Looking For Libby

In which I search yet again for my mother-in-me, this time not only to separate from her, but to make peace with and forgive her.

Wednesday, March 22, 2006

Dressing for Success

I am interviewing for jobs and Libby is just bursting out all over. First, she's incredibly, madly proud of me, but mostly, she wants to make sure that I am sartorially prepared for the interviews. I am not. And today's task, class, is to find out whether I, myself, me, personally care. Or is my urge to make a mission this afternoon of finding a pair of well-fitting, quality black slacks being driven by Libby?

Libby was the Personnel Director of a business school and as such, she was the arbiter of all things with an employment orientation. She sent out the young men and women from the hills and mining towns outside of Pittsburgh to their destiny as comptometer operators or shorthand secretaries. She kept spare gloves and hats in her office, because--one couldn't go on a job interview without gloves and hat and too often, the young men and women from the hills, etc. didn't know that.

Libby was a bug about "grooming." Her ultimate accolade for a person was "She's well-groomed." What did that actually mean? Your clothes fit, they were clean, and your slip wasn't showing. Your hair was combed, including the back which even if you didn't see, other people did. You were dressed in some semblance of moderate style. (When I was in college, I learned that if I wanted new clothes, all I had to do was go visit Libby in her office wearing an outfit that was too small, faded, or out of season. She would hustle me off to Horne's with her charge card.)

Where did this come from? She was one of seven children who were born and raised on the Lower East Side of Manhattan. Five girls, two boys. The girls in particular (except, maybe, for one) hated that fact. They had grand illusions, or perhaps a knowledge that they were meant for Better Things, and part of that meant, I think, Dressing The Part.

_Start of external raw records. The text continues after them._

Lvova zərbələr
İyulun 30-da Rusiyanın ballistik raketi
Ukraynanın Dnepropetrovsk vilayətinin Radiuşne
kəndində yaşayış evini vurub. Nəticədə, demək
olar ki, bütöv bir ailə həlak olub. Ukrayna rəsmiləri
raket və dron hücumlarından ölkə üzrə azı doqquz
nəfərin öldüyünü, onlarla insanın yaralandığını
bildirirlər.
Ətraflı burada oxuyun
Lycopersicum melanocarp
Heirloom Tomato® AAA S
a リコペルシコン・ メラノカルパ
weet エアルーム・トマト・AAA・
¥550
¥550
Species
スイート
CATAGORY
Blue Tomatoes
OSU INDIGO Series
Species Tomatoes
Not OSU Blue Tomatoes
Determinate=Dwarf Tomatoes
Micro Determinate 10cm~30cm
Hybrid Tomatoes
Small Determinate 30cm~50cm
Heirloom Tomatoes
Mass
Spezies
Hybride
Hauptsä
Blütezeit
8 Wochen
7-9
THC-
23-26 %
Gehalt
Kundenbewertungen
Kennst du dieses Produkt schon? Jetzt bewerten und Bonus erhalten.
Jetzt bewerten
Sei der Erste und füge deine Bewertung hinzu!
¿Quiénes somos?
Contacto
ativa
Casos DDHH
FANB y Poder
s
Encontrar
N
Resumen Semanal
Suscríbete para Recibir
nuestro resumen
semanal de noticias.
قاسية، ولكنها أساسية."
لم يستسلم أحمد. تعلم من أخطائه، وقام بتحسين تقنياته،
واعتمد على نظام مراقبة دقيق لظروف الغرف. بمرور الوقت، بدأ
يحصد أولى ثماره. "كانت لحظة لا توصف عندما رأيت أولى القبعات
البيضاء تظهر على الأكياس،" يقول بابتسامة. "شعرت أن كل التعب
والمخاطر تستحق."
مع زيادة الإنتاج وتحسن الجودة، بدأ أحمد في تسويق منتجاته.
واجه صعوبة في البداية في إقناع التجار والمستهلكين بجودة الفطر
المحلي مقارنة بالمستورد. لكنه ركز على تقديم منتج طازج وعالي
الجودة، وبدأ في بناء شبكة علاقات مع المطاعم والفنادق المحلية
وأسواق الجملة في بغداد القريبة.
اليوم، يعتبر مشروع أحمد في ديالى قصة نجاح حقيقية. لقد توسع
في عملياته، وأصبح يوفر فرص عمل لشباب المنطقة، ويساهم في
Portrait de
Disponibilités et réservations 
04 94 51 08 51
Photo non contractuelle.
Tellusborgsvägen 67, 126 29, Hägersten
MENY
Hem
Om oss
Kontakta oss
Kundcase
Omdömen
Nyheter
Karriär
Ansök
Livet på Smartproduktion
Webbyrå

Inherent in that is the sure understanding that there is a semiotic quality to one's dress. Libby didn't know about semiotics, but she did know that impressions count. Thus, when one goes for a job interview, one dresses appropriately.

Last night, I saw a bit of a program in which a young man was applying for a sales job. He was covered with tattoos and had metal stuck in various parts of his face, including a bolt on each side of his forehead. The employer told him he really wanted to work something out, but he had a hard time with the bolts. "Would the young man be willing to remove them for the job?" No, the young man would not. The bolts were a dealbreaker. I'm all for self-expression, but really....

Update: I bought the slacks, and the fact that they were a size smaller than normal turned out to be the highpoint, for me, of my interviews.

Sunday, March 19, 2006

What I Am Up to Here, or Why Am I Looking for My Mother On-line, Especially Since She's Dead?

Twenty-five years ago, the first time I sat in a therapist's office, she looked at me and said, "Fill in the blank: 'I do _________ because my mother makes me.'"

I was offended. After all, I was well into my thirties and the idea of my mother making me do anything was outrageous. What I soon learned, however, was that almost all my thoughts and actions and decisions were a function of my mother's influence on me. Therapy, it seemed, was a process of untangling my mother from me. The therapist, S., said the it worked this way: we would look at everything in my life, big and small, and try to work out where my mother's belief systems were implicated in my process.

Six years and some three hundred sessions later, I was a master at filling in that blank. I had separated from my mother, found my own identity, created an independent life for myself and, as they say, moved on.

Or so I thought. Till recently, when events have conspired to make me realize I am all too often responding to some thought or action or decision by rejecting it because it's too much what my mother did. Now I'm the therapist, and so I know that that kind of response bespeaks a less than independent state of being. It is time, once again, to look at what I do because my mother makes me.

I could go back into therapy...but for some reason, I want to do it myself. It's a big, complicated subject (or maybe not, we'll find out) that I need to see in front of me to figure out. I could just write a private journal, but, but, but --that seems so useless. My own thoughts just going round and round for only me. (note to self: where is Libby in this particular idea?)

So I've decided to do it in a blog. No one knows I'm doing this blog and I won't advertise it, but it will still be out there, which seems to satisfy some need to be public and published. This latter is definitely a Libby-inspired notion, and, yes, I will deconstruct it sooner than later.